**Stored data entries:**
*** Block opens ***

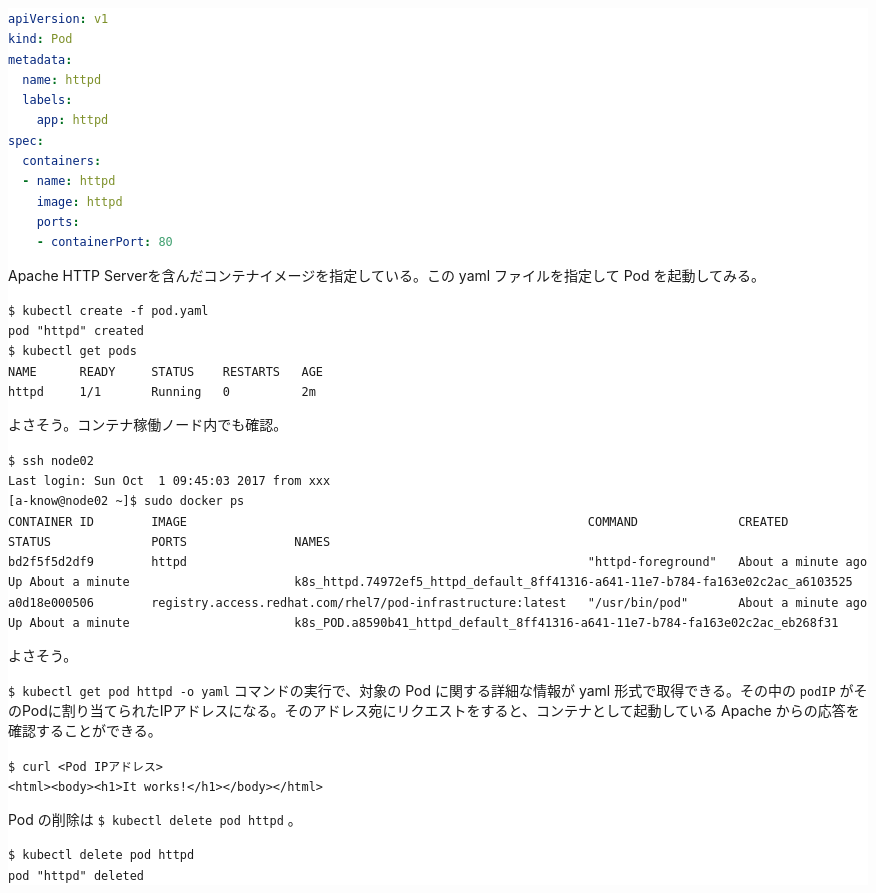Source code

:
```pod.yaml
apiVersion: v1
kind: Pod
metadata:
  name: httpd
  labels:
    app: httpd
spec:
  containers:
  - name: httpd
    image: httpd
    ports:
    - containerPort: 80
```

Apache HTTP Serverを含んだコンテナイメージを指定している。この yaml ファイルを指定して Pod を起動してみる。

```console
$ kubectl create -f pod.yaml 
pod "httpd" created
$ kubectl get pods
NAME      READY     STATUS    RESTARTS   AGE
httpd     1/1       Running   0          2m
```

よさそう。コンテナ稼働ノード内でも確認。

```console
$ ssh node02
Last login: Sun Oct  1 09:45:03 2017 from xxx
[a-know@node02 ~]$ sudo docker ps
CONTAINER ID        IMAGE                                                        COMMAND              CREATED              STATUS              PORTS               NAMES
bd2f5f5d2df9        httpd                                                        "httpd-foreground"   About a minute ago   Up About a minute                       k8s_httpd.74972ef5_httpd_default_8ff41316-a641-11e7-b784-fa163e02c2ac_a6103525
a0d18e000506        registry.access.redhat.com/rhel7/pod-infrastructure:latest   "/usr/bin/pod"       About a minute ago   Up About a minute                       k8s_POD.a8590b41_httpd_default_8ff41316-a641-11e7-b784-fa163e02c2ac_eb268f31
```

よさそう。


`$ kubectl get pod httpd -o yaml` コマンドの実行で、対象の Pod に関する詳細な情報が yaml 形式で取得できる。その中の `podIP` がそのPodに割り当てられたIPアドレスになる。そのアドレス宛にリクエストをすると、コンテナとして起動している Apache からの応答を確認することができる。

```console
$ curl <Pod IPアドレス>
<html><body><h1>It works!</h1></body></html>
```

Pod の削除は `$ kubectl delete pod httpd` 。

```console
$ kubectl delete pod httpd
pod "httpd" deleted
```

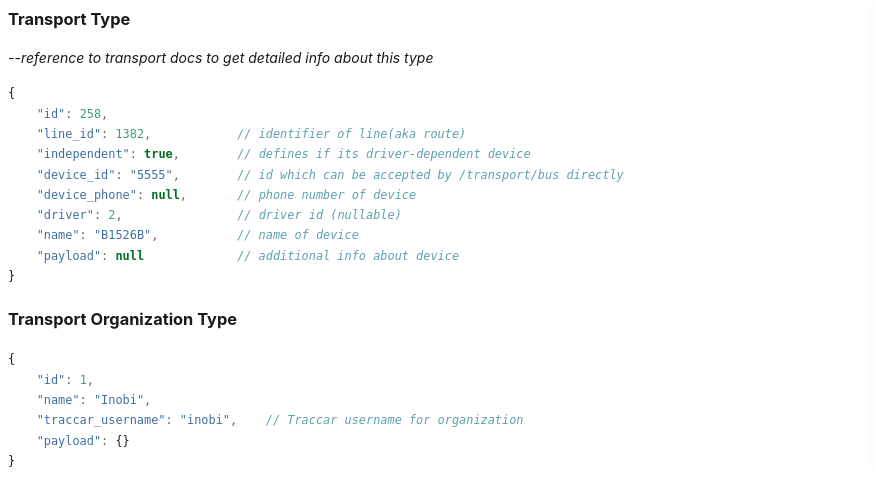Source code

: 
### Transport Type
*--reference to transport docs to get detailed info about this type*
```javascript
{
    "id": 258,
    "line_id": 1382,            // identifier of line(aka route)
    "independent": true,        // defines if its driver-dependent device
    "device_id": "5555",        // id which can be accepted by /transport/bus directly
    "device_phone": null,       // phone number of device
    "driver": 2,                // driver id (nullable)
    "name": "B1526B",           // name of device
    "payload": null             // additional info about device
}
```


### Transport Organization Type
```javascript
{
    "id": 1, 
    "name": "Inobi",                
    "traccar_username": "inobi",    // Traccar username for organization            
    "payload": {}
}
```
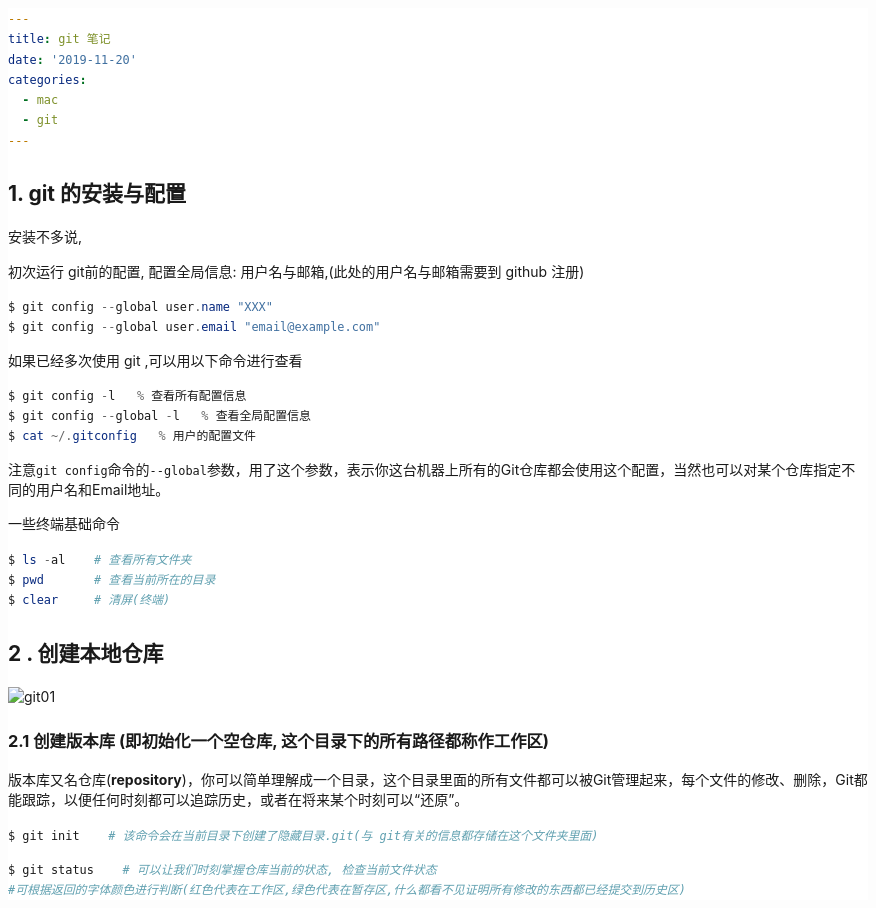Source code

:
 ```yaml
---
title: git 笔记
date: '2019-11-20'
categories:
  - mac
  - git
---
```



## 1. git 的安装与配置

安装不多说,

初次运行 git前的配置, 配置全局信息: 用户名与邮箱,(此处的用户名与邮箱需要到 github 注册)

```powershell
$ git config --global user.name "XXX"
$ git config --global user.email "email@example.com"
```

 如果已经多次使用 git ,可以用以下命令进行查看

```powershell
$ git config -l   % 查看所有配置信息
$ git config --global -l   % 查看全局配置信息
$ cat ~/.gitconfig   % 用户的配置文件
```

注意`git config`命令的`--global`参数，用了这个参数，表示你这台机器上所有的Git仓库都会使用这个配置，当然也可以对某个仓库指定不同的用户名和Email地址。

一些终端基础命令

```powershell
$ ls -al    # 查看所有文件夹
$ pwd       # 查看当前所在的目录
$ clear     # 清屏(终端)
```

## 2 . 创建本地仓库

![git01](https://cdn.jsdelivr.net/gh/zscmmm/imgs2208save@master/img/git01.png)

### 2.1 创建版本库  (即初始化一个空仓库, 这个目录下的所有路径都称作工作区)

版本库又名仓库(**repository**)，你可以简单理解成一个目录，这个目录里面的所有文件都可以被Git管理起来，每个文件的修改、删除，Git都能跟踪，以便任何时刻都可以追踪历史，或者在将来某个时刻可以“还原”。

```powershell
$ git init    # 该命令会在当前目录下创建了隐藏目录.git(与 git有关的信息都存储在这个文件夹里面)
```

```powershell
$ git status    # 可以让我们时刻掌握仓库当前的状态, 检查当前文件状态
#可根据返回的字体颜色进行判断(红色代表在工作区,绿色代表在暂存区,什么都看不见证明所有修改的东西都已经提交到历史区)
```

*** Block closes ***

**WORK REQUEST:** In the records above, which lines hold the string "payload"? Copy each one.

**YOUR RESPONSE:**
    "payload": null             // additional info about device
    "payload": {}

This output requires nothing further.